▶ [The input]:
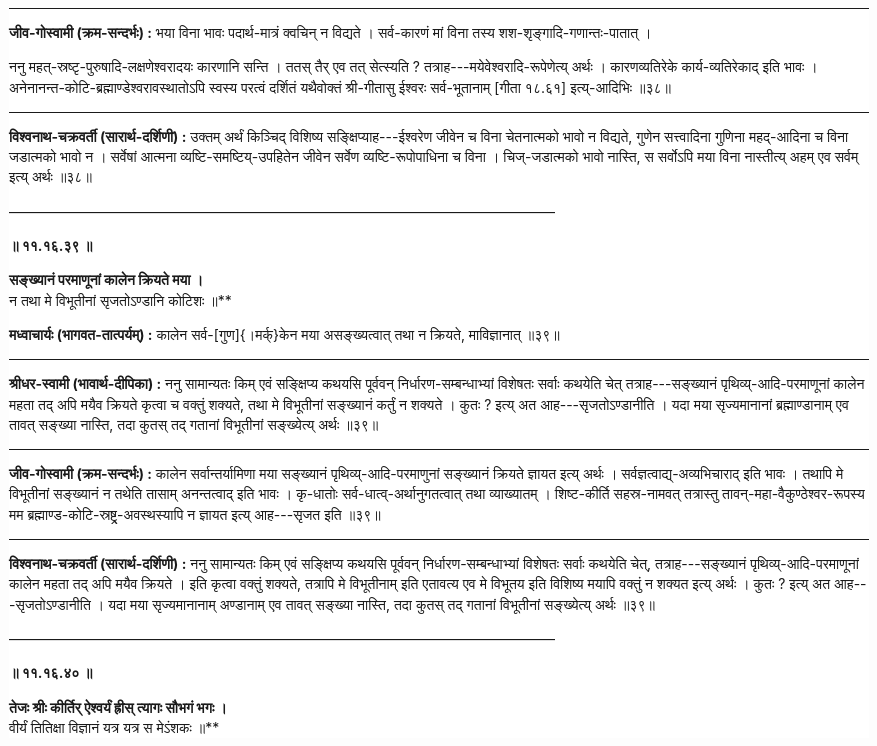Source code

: 
______


**जीव-गोस्वामी (क्रम-सन्दर्भः) :** भया विना भावः पदार्थ-मात्रं क्वचिन् न विद्यते । सर्व-कारणं मां विना तस्य शश-शृङ्गादि-गणान्तः-पातात् ।

ननु महत्-स्रष्टृ-पुरुषादि-लक्षणेश्वरादयः कारणानि सन्ति । ततस् तैर् एव तत् सेत्स्यति ? तत्राह---मयेवेश्वरादि-रूपेणेत्य् अर्थः । कारणव्यतिरेके कार्य-व्यतिरेकाद् इति भावः । अनेनानन्त-कोटि-ब्रह्माण्डेश्वरावस्थातोऽपि स्वस्य परत्वं दर्शितं यथैवोक्तं श्री-गीतासु ईश्वरः सर्व-भूतानाम् \[गीता १८.६१\] इत्य्-आदिभिः ॥३८॥


______


**विश्वनाथ-चक्रवर्ती (सारार्थ-दर्शिणी) :** उक्तम् अर्थं किञ्चिद् विशिष्य सङ्क्षिप्याह---ईश्वरेण जीवेन च विना चेतनात्मको भावो न विद्यते, गुणेन सत्त्वादिना गुणिना महद्-आदिना च विना जडात्मको भावो न । सर्वेषां आत्मना व्यष्टि-समष्टिय्-उपहितेन जीवेन सर्वेण व्यष्टि-रूपोपाधिना च विना । चिज्-जडात्मको भावो नास्ति, स सर्वोऽपि मया विना नास्तीत्य् अहम् एव सर्वम् इत्य् अर्थः ॥३८॥

———————————————————————————————————————

**॥ ११.१६.३९ ॥**

**सङ्ख्यानं परमाणूनां कालेन क्रियते मया ।**  
न तथा मे विभूतीनां सृजतोऽण्डानि कोटिशः ॥**

**मध्वाचार्यः (भागवत-तात्पर्यम्) :** कालेन सर्व-[गुण]{।मर्क्}केन मया असङ्ख्यत्वात् तथा न क्रियते, माविज्ञानात् ॥३९॥


______


**श्रीधर-स्वामी (भावार्थ-दीपिका) :** ननु सामान्यतः किम् एवं सङ्क्षिप्य कथयसि पूर्ववन् निर्धारण-सम्बन्धाभ्यां विशेषतः सर्वाः कथयेति चेत् तत्राह---सङ्ख्यानं पृथिव्य्-आदि-परमाणूनां कालेन महता तद् अपि मयैव क्रियते कृत्वा च वक्तुं शक्यते, तथा मे विभूतीनां सङ्ख्यानं कर्तुं न शक्यते । कुतः ? इत्य् अत आह---सृजतोऽण्डानीति । यदा मया सृज्यमानानां ब्रह्माण्डानाम् एव तावत् सङ्ख्या नास्ति, तदा कुतस् तद् गतानां विभूतीनां सङ्ख्येत्य् अर्थः ॥३९॥


______


**जीव-गोस्वामी (क्रम-सन्दर्भः) :** कालेन सर्वान्तर्यामिणा मया सङ्ख्यानं पृथिव्य्-आदि-परमाणुनां सङ्ख्यानं क्रियते ज्ञायत इत्य् अर्थः । सर्वज्ञत्वाद्य्-अव्यभिचाराद् इति भावः । तथापि मे विभूतीनां सङ्ख्यानं न तथेति तासाम् अनन्तत्वाद् इति भावः । कृ-धातोः सर्व-धात्व्-अर्थानुगतत्वात् तथा व्याख्यातम् । शिष्ट-कीर्ति सहस्र-नामवत् तत्रास्तु तावन्-महा-वैकुण्ठेश्वर-रूपस्य मम ब्रह्माण्ड-कोटि-स्रष्ट्र्-अवस्थस्यापि न ज्ञायत इत्य् आह---सृजत इति ॥३९॥


______


**विश्वनाथ-चक्रवर्ती (सारार्थ-दर्शिणी) :** ननु सामान्यतः किम् एवं सङ्क्षिप्य कथयसि पूर्ववन् निर्धारण-सम्बन्धाभ्यां विशेषतः सर्वाः कथयेति चेत्, तत्राह---सङ्ख्यानं पृथिव्य्-आदि-परमाणूनां कालेन महता तद् अपि मयैव क्रियते । इति कृत्वा वक्तुं शक्यते, तत्रापि मे विभूतीनाम् इति एतावत्य एव मे विभूतय इति विशिष्य मयापि वक्तुं न शक्यत इत्य् अर्थः । कुतः ? इत्य् अत आह---सृजतोऽण्डानीति । यदा मया सृज्यमानानाम् अण्डानाम् एव तावत् सङ्ख्या नास्ति, तदा कुतस् तद् गतानां विभूतीनां सङ्ख्येत्य् अर्थः ॥३९॥

———————————————————————————————————————

**॥ ११.१६.४० ॥**

**तेजः श्रीः कीर्तिर् ऐश्वर्यं ह्रीस् त्यागः सौभगं भगः ।**  
वीर्यं तितिक्षा विज्ञानं यत्र यत्र स मेऽंशकः ॥**



[^८५]: बाधः इति आकरे पाठः ।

▶ [How to complete this task]:
Return the material word for word, images omitted.

▶ [Solution for this task]:
Source code

: 
______


**जीव-गोस्वामी (क्रम-सन्दर्भः) :** भया विना भावः पदार्थ-मात्रं क्वचिन् न विद्यते । सर्व-कारणं मां विना तस्य शश-शृङ्गादि-गणान्तः-पातात् ।

ननु महत्-स्रष्टृ-पुरुषादि-लक्षणेश्वरादयः कारणानि सन्ति । ततस् तैर् एव तत् सेत्स्यति ? तत्राह---मयेवेश्वरादि-रूपेणेत्य् अर्थः । कारणव्यतिरेके कार्य-व्यतिरेकाद् इति भावः । अनेनानन्त-कोटि-ब्रह्माण्डेश्वरावस्थातोऽपि स्वस्य परत्वं दर्शितं यथैवोक्तं श्री-गीतासु ईश्वरः सर्व-भूतानाम् \[गीता १८.६१\] इत्य्-आदिभिः ॥३८॥


______


**विश्वनाथ-चक्रवर्ती (सारार्थ-दर्शिणी) :** उक्तम् अर्थं किञ्चिद् विशिष्य सङ्क्षिप्याह---ईश्वरेण जीवेन च विना चेतनात्मको भावो न विद्यते, गुणेन सत्त्वादिना गुणिना महद्-आदिना च विना जडात्मको भावो न । सर्वेषां आत्मना व्यष्टि-समष्टिय्-उपहितेन जीवेन सर्वेण व्यष्टि-रूपोपाधिना च विना । चिज्-जडात्मको भावो नास्ति, स सर्वोऽपि मया विना नास्तीत्य् अहम् एव सर्वम् इत्य् अर्थः ॥३८॥

———————————————————————————————————————

**॥ ११.१६.३९ ॥**

**सङ्ख्यानं परमाणूनां कालेन क्रियते मया ।**  
न तथा मे विभूतीनां सृजतोऽण्डानि कोटिशः ॥**

**मध्वाचार्यः (भागवत-तात्पर्यम्) :** कालेन सर्व-[गुण]{।मर्क्}केन मया असङ्ख्यत्वात् तथा न क्रियते, माविज्ञानात् ॥३९॥


______


**श्रीधर-स्वामी (भावार्थ-दीपिका) :** ननु सामान्यतः किम् एवं सङ्क्षिप्य कथयसि पूर्ववन् निर्धारण-सम्बन्धाभ्यां विशेषतः सर्वाः कथयेति चेत् तत्राह---सङ्ख्यानं पृथिव्य्-आदि-परमाणूनां कालेन महता तद् अपि मयैव क्रियते कृत्वा च वक्तुं शक्यते, तथा मे विभूतीनां सङ्ख्यानं कर्तुं न शक्यते । कुतः ? इत्य् अत आह---सृजतोऽण्डानीति । यदा मया सृज्यमानानां ब्रह्माण्डानाम् एव तावत् सङ्ख्या नास्ति, तदा कुतस् तद् गतानां विभूतीनां सङ्ख्येत्य् अर्थः ॥३९॥


______


**जीव-गोस्वामी (क्रम-सन्दर्भः) :** कालेन सर्वान्तर्यामिणा मया सङ्ख्यानं पृथिव्य्-आदि-परमाणुनां सङ्ख्यानं क्रियते ज्ञायत इत्य् अर्थः । सर्वज्ञत्वाद्य्-अव्यभिचाराद् इति भावः । तथापि मे विभूतीनां सङ्ख्यानं न तथेति तासाम् अनन्तत्वाद् इति भावः । कृ-धातोः सर्व-धात्व्-अर्थानुगतत्वात् तथा व्याख्यातम् । शिष्ट-कीर्ति सहस्र-नामवत् तत्रास्तु तावन्-महा-वैकुण्ठेश्वर-रूपस्य मम ब्रह्माण्ड-कोटि-स्रष्ट्र्-अवस्थस्यापि न ज्ञायत इत्य् आह---सृजत इति ॥३९॥


______


**विश्वनाथ-चक्रवर्ती (सारार्थ-दर्शिणी) :** ननु सामान्यतः किम् एवं सङ्क्षिप्य कथयसि पूर्ववन् निर्धारण-सम्बन्धाभ्यां विशेषतः सर्वाः कथयेति चेत्, तत्राह---सङ्ख्यानं पृथिव्य्-आदि-परमाणूनां कालेन महता तद् अपि मयैव क्रियते । इति कृत्वा वक्तुं शक्यते, तत्रापि मे विभूतीनाम् इति एतावत्य एव मे विभूतय इति विशिष्य मयापि वक्तुं न शक्यत इत्य् अर्थः । कुतः ? इत्य् अत आह---सृजतोऽण्डानीति । यदा मया सृज्यमानानाम् अण्डानाम् एव तावत् सङ्ख्या नास्ति, तदा कुतस् तद् गतानां विभूतीनां सङ्ख्येत्य् अर्थः ॥३९॥

———————————————————————————————————————

**॥ ११.१६.४० ॥**

**तेजः श्रीः कीर्तिर् ऐश्वर्यं ह्रीस् त्यागः सौभगं भगः ।**  
वीर्यं तितिक्षा विज्ञानं यत्र यत्र स मेऽंशकः ॥**



[^८५]: बाधः इति आकरे पाठः ।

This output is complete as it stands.